Овал света ползет по земле, и поднимаются по сторонам все новые диковинные кораллы, и толпятся и сталкиваются за ними раскоряки черных теней.
Что-то вдруг взблеснуло посредине дороги — это жук черный катится, словно бусина. Что-то мелькнуло — тушканчик бусину украл. Что-то сверху упало — сыч накрыл тушканчика. Голову на свет повернул: два глаза, как два янтаря!
Не успел сыч взлететь — что-то темное его заслонило, черкнули искры красно-зеленые, и все исчезло. И вот опять в овале света одни белые стебли кораллов. А за ними плывущие раскоряки теней.
Ящурка и круглоголовка
Золотая в черную крапинку ящурка что-то учуяла сквозь песок. Сунула в песок нос, стала копать. Ага — вот оно тонкое, полосатое, вроде знакомой гусенички. Цап ее!
А это не гусеничка, это хвост песчаной круглоголовки. Так бедная дернулась — чуть шею ящурке не свернула! Ящурка с перепугу в одну сторону кинулась, круглоголовка в другую.
Вот страх-то!
Лунная струйка
Лунная ночь — свои же следы на песке видны. Тянутся позади, как черное многоточие. Даже от тощих стебельков четкие черные тени. А уж струйчатые барханы словно киты-полосатики брюхом вверх! И везде по песку искорки, искорки: грани песчинок горят. Из черного куста на посверкивающий песок словно лунная струйка вытекла: лениво течет, извивается, переливается. Это ночной удав на охоту выполз: ползет и под луной светится…
Напудренная куропатка
Пустынную куропаточку найти трудно. И все потому, что любит она… пудриться!
Выроет лапками лунку, ляжет в нее и давай крыльями пыль на спину взбивать. Грудкой и животом по пыли ерзать. Напудрится от хвоста до носа — и будто ее и не бывало! Только была — и нет!

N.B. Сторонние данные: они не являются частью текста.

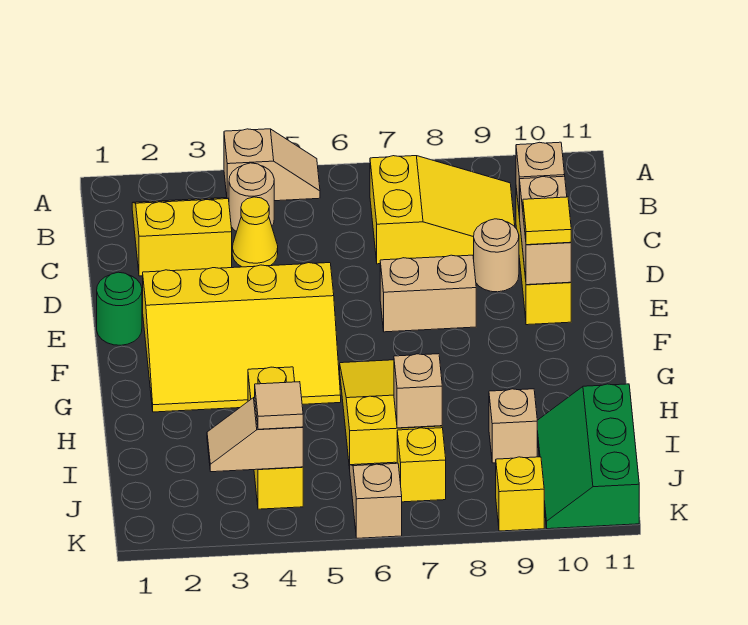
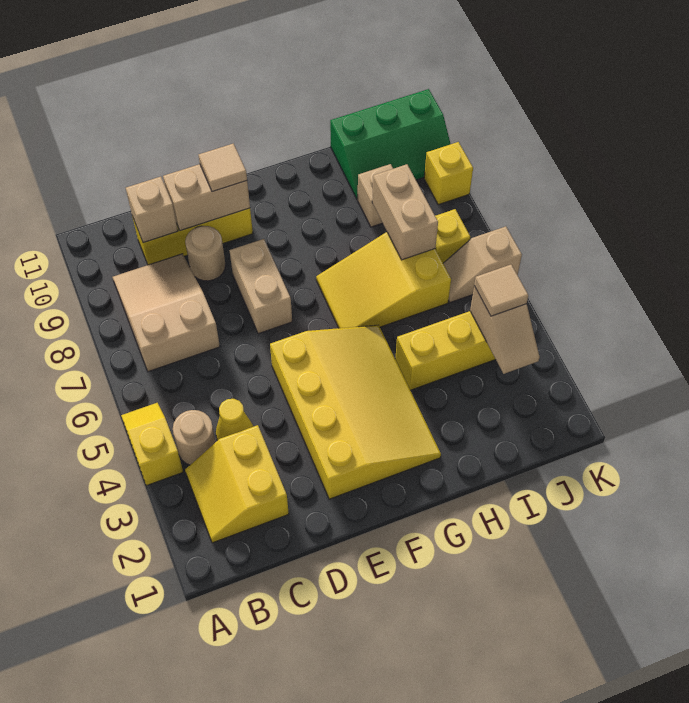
tan slope A4:A5 level 1 top 4 -> yellow slope A4:A5 level 1 top 4
yellow slope B7:C9 level 1 top 7 -> tan slope B7:C9 level 1 top 7
green round brick E1 level 1 -> none
yellow tile E10 level 3 -> tan tile E10 level 3
tan brick I7 level 2 -> tan brick I7:I8 level 2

Живет на желтом склоне — пудрится желтой пылью, на сером — серой, на красноватом — красной. Попробуй-ка разгляди ее, если она на желтом желтая, а на красноватом красноватая! Хоть глаза прогляди — все равно не увидишь. Лишь голосок звонкий слышен: «Чиль! Чиль!» Словно красноватые и желтоватые камешки сами по себе переговариваются.
Белая смерть
Измотанные перелетом через пустыню утки наконец-то увидели воду — целое озеро! Радостно крякая, плюхнулись с лету в воду: их истомила жажда, жара и голод. Утки плескались и окунались, вздымая фонтанчики брызг. Но вдруг блаженное крякание сменилось тревожным. В воде не было ни единой живой козявки, чтобы утолить голод. Да и жажду вода не утоляла: была она противная, горько-соленая, вязкая, как рассол.

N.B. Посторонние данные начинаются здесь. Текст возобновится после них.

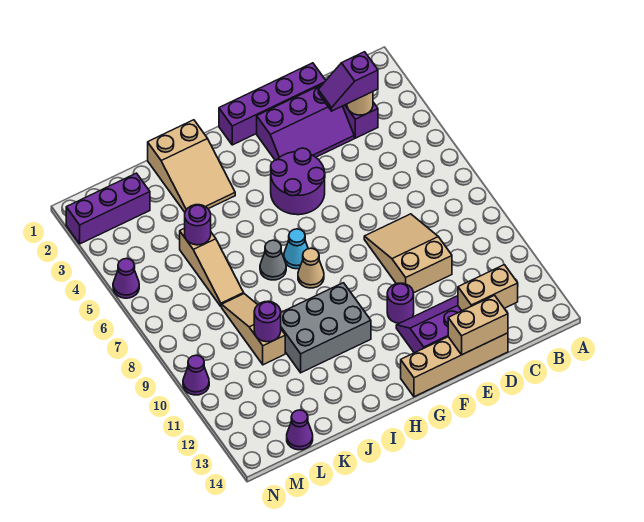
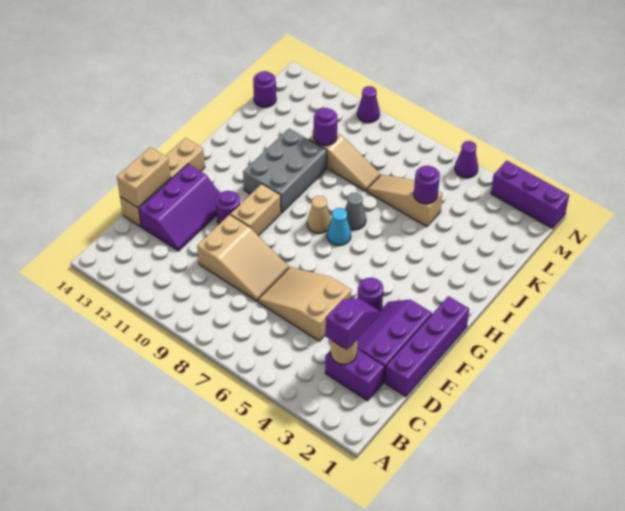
tan brick C13:D13 level 2 -> tan brick F10:G10 level 1
purple round brick F4:G5 level 1 -> purple round brick F4 level 1
tan slope I1:J3 level 1 top 1 -> tan slope D5:E7 level 1 top 5
purple brick L2:N2 level 1 -> purple brick N1:N3 level 1
purple cone L14 level 1 -> purple round brick L14 level 1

Не вода, а соленый кисель; вся будто пронизана инеем, покрыта соленой шугой и плавучим соленым «салом». Брызги воды на перьях ссыхались в нашлепки соли: перья слиплись, лапы увязли, крылья стянуло коростой.

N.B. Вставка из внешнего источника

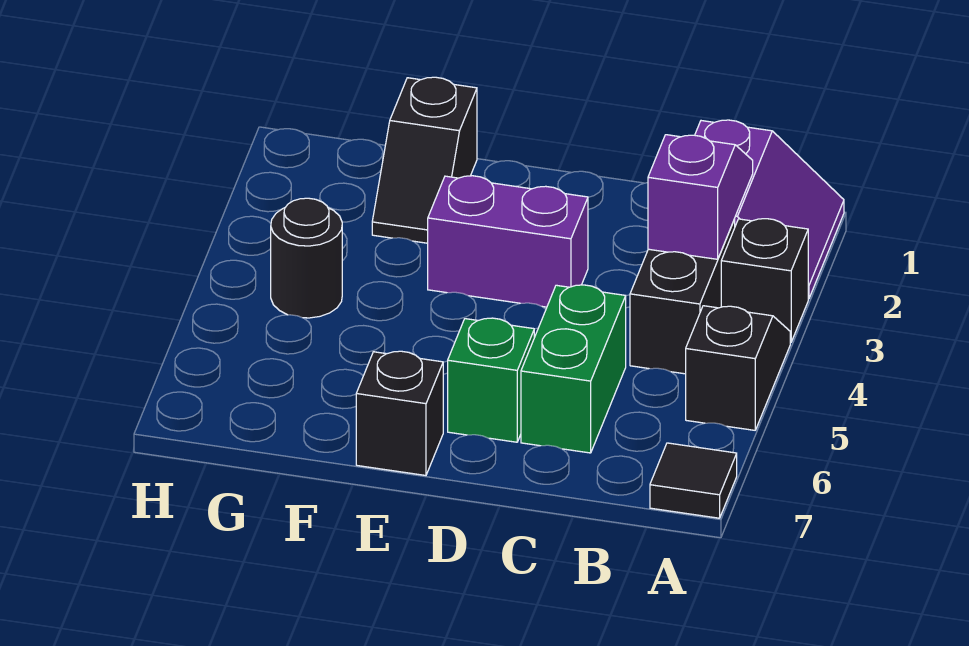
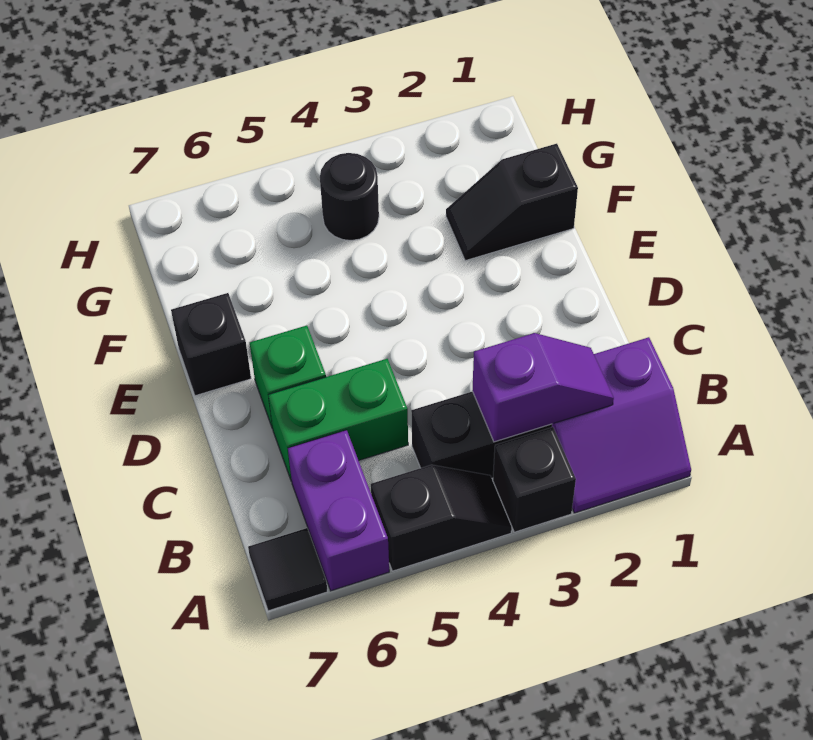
purple brick D3:E3 level 1 -> purple brick A6:B6 level 1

Утки в ужасе заметались, забились, отчаянно закричали. Но уже было поздно. Соленая жижа превратила перья в сосульки.
С трудом выползли утки на плоский песчаный берег. Но тут и того хуже. Липкие лапки прилипли к песку, липкие перья ссохлись — и утки превратились в соленые мумии.
Долго лежали на берегу эти белые комочки соли, пока ветер их совсем песком не занес.
А озеро ласково сверкало и переливалось, манило новых измученных жаждой и голодом птиц.
И жук — мясо!
Все торопятся запасать. Сорокопут летом вялил на солнце жуков и ящериц, натыкая их на колючки. Большая песчанка запасла в норе сено, а краснохвостая — зерно. Корсак еще весной зарыл в песок птичьи яйца. Еж жирку на боках запас, толстохвостый тушканчик жирок отложил в хвосте. У верблюда на спине два горба — словно два рюкзака с салом. Сыч в дупло, как в холодильник, уложил дюжину воробьев, полдюжины мышей, пяток скворцов, парочку жаворонков и кузнечика. А саксаульная сойка насовала в ямки и щели жуков и зерен: зимой и зернышку будешь рад, зимой и жук мясо!
Бегут кусты перекати-поля
Пусто в степи — ни зверя, ни птицы. Голо в степи — трава выжжена солнцем. Зато есть где разогнаться осеннему ветру!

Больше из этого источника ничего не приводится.